**Estratto**
Ai sensi del D.P.R. 30 maggio 2002, n. 115, art. 13, comma 1 – quater, inserito dalla L. 24 dicembre 2012, n. 228, art. 1, comma 17, dà atto della sussistenza dei presupposti processuali per il versamento, da parte dei ricorrenti, dell’ulteriore importo a titolo di contributo unificato pari a quello previsto per il ricorso dallo stesso art. 13, comma 1 – bis, se dovuto.

Dispone che, in caso di utilizzazione della presente ordinanza in qualsiasi forma, per finalità di informazione scientifica su riviste giuridiche, supporti elettronici o mediante reti di comunicazione elettronica, sia omessa l’indicazione delle generalità e degli altri dati identificativi delle parti riportati nella ordinanza.

In caso di diffusione del presente provvedimento omettere le generalità e gli altri dati identificativi a norma del D.Lgs. n. 196 del 2003, art. 52, in quanto imposto dalla legge.

Così deciso in Roma, il 3 dicembre 2019.

**Consegna 1**
Secondo l'estratto, in quale città e in quale data è stata decisa l'ordinanza?
**Consegna 2**
Riformuli in modo più conciso il paragrafo dell'estratto che inizia con «Dispone che, in caso di utilizzazione», conservandone i fatti principali.
Il materiale che segue non ha alcun legame con l'estratto.

**Dati forniti**

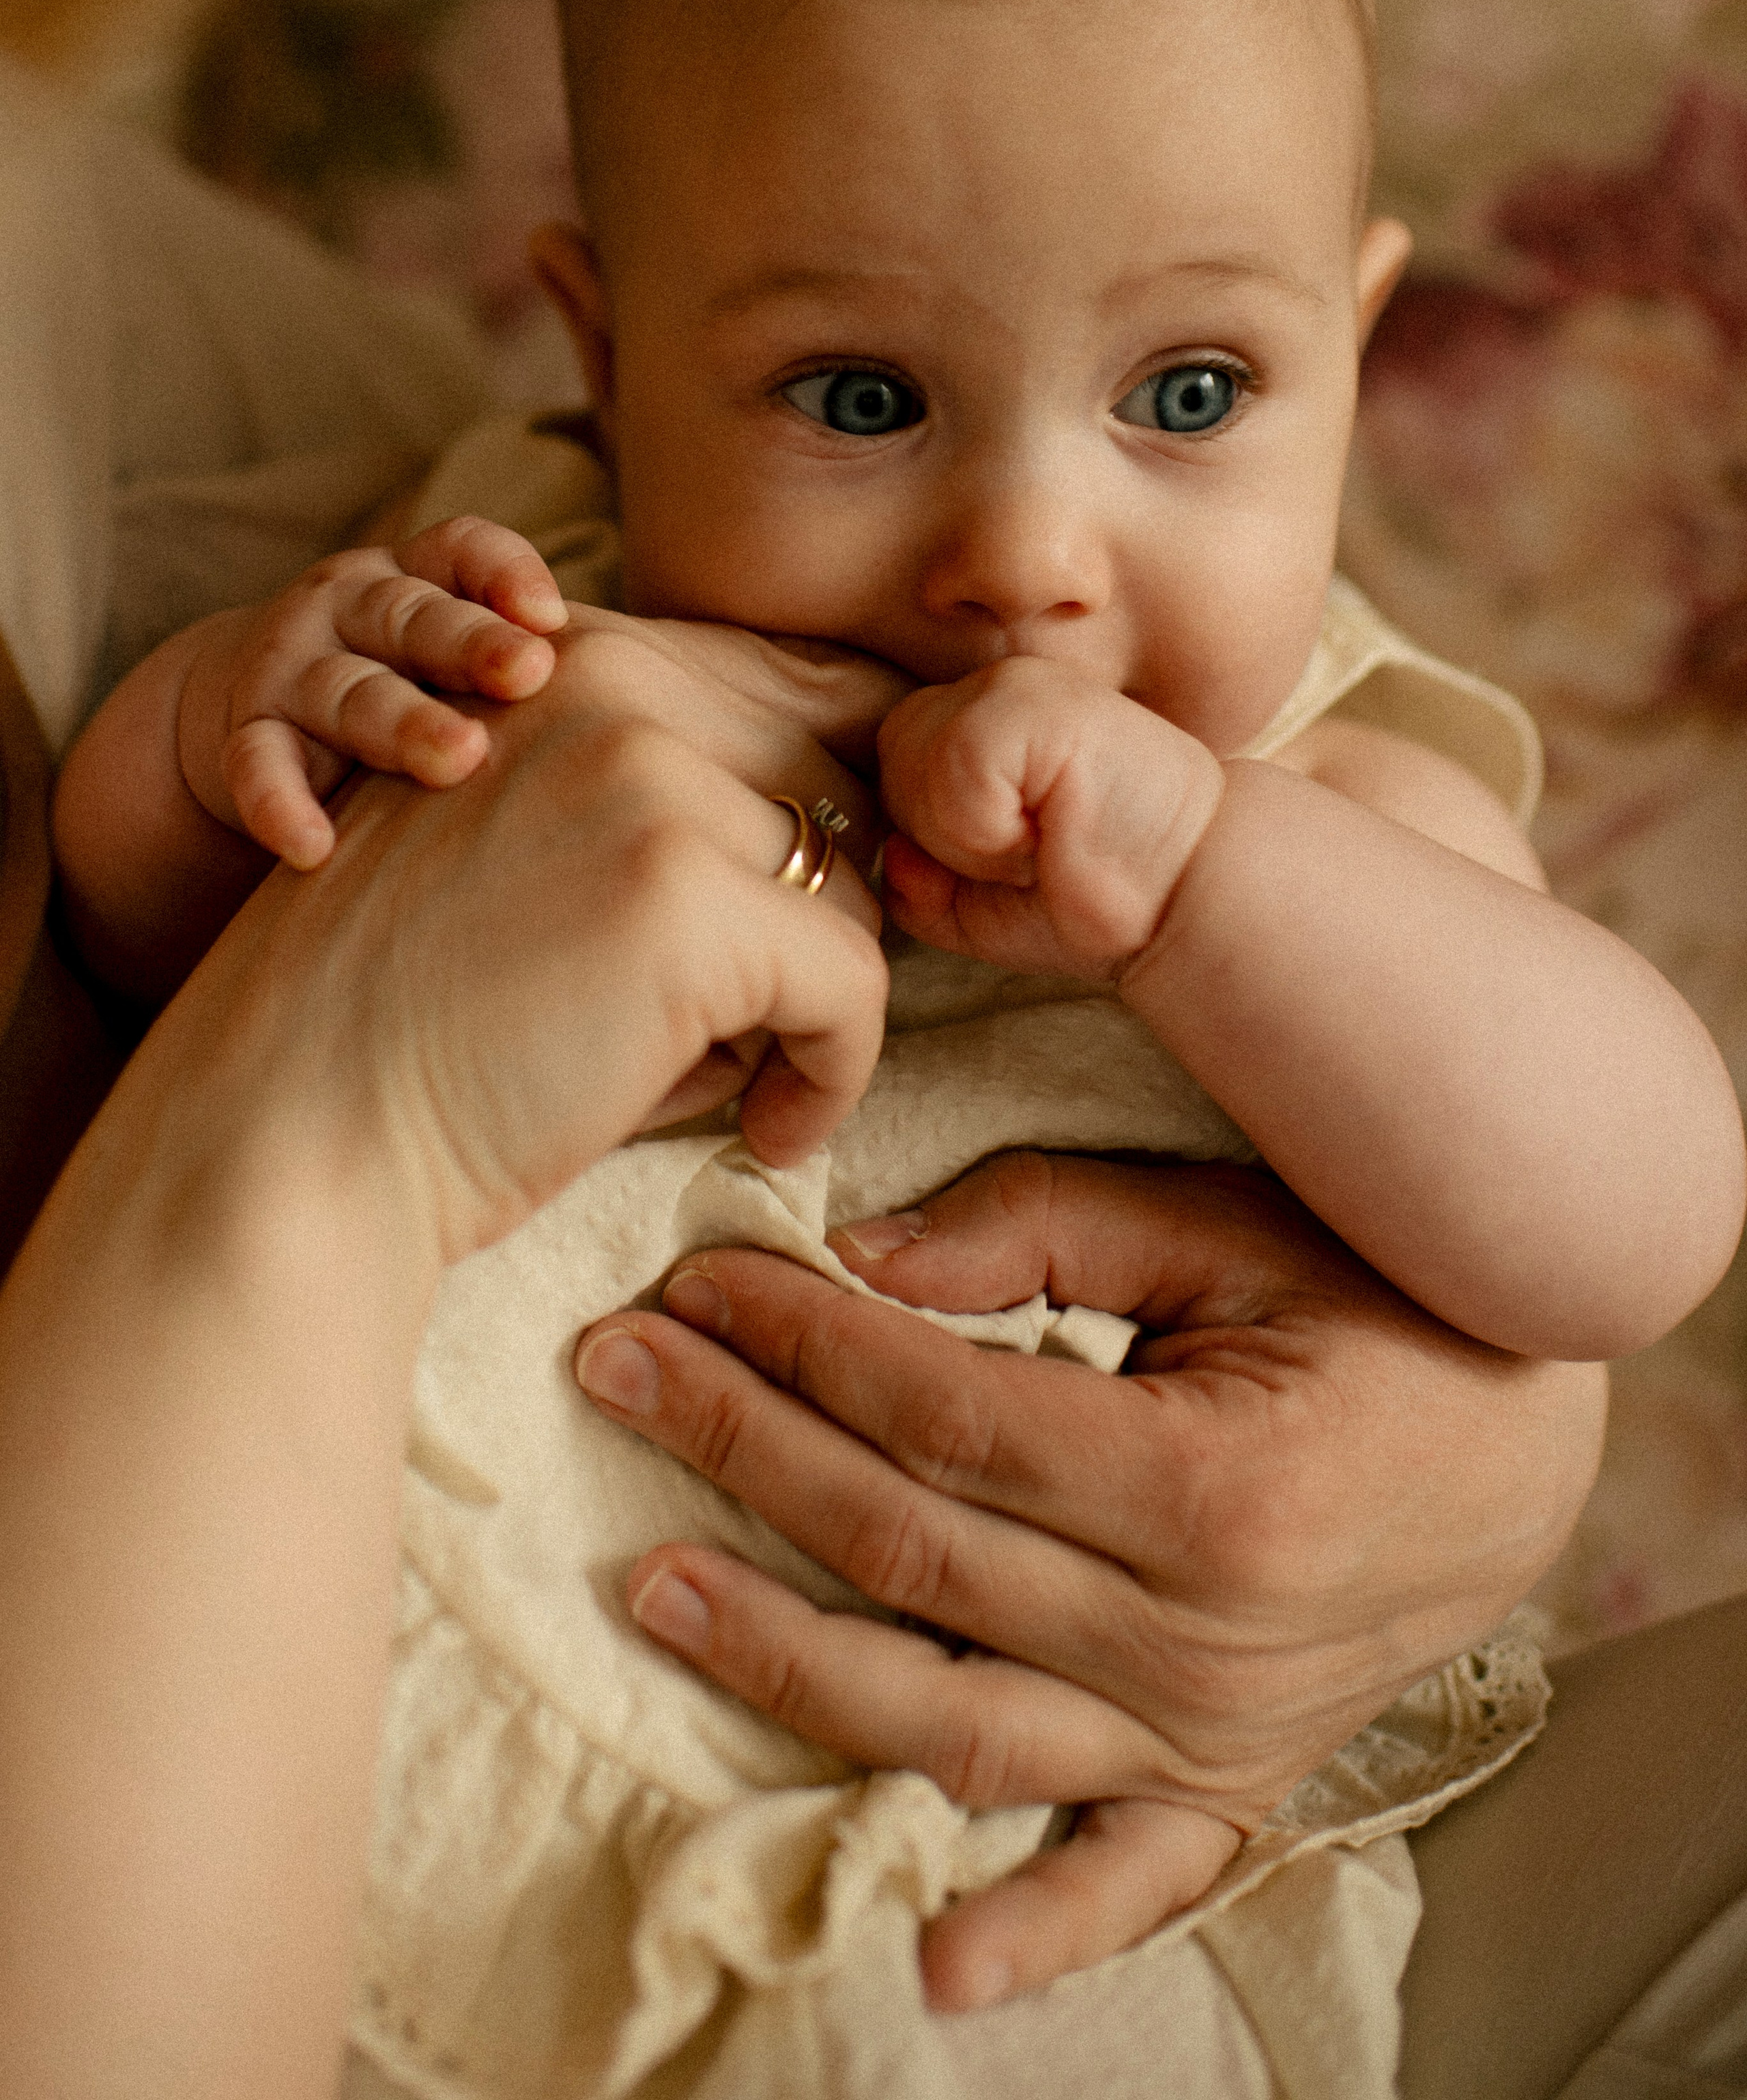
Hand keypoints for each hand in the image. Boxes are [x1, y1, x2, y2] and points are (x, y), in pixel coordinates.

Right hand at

**Risposta scritta 1**
A Roma, il 3 dicembre 2019.

**Risposta scritta 2**
Se l'ordinanza viene utilizzata, in qualsiasi forma, per informazione scientifica su riviste giuridiche, supporti elettronici o reti di comunicazione elettronica, occorre omettere le generalità e gli altri dati identificativi delle parti in essa riportati.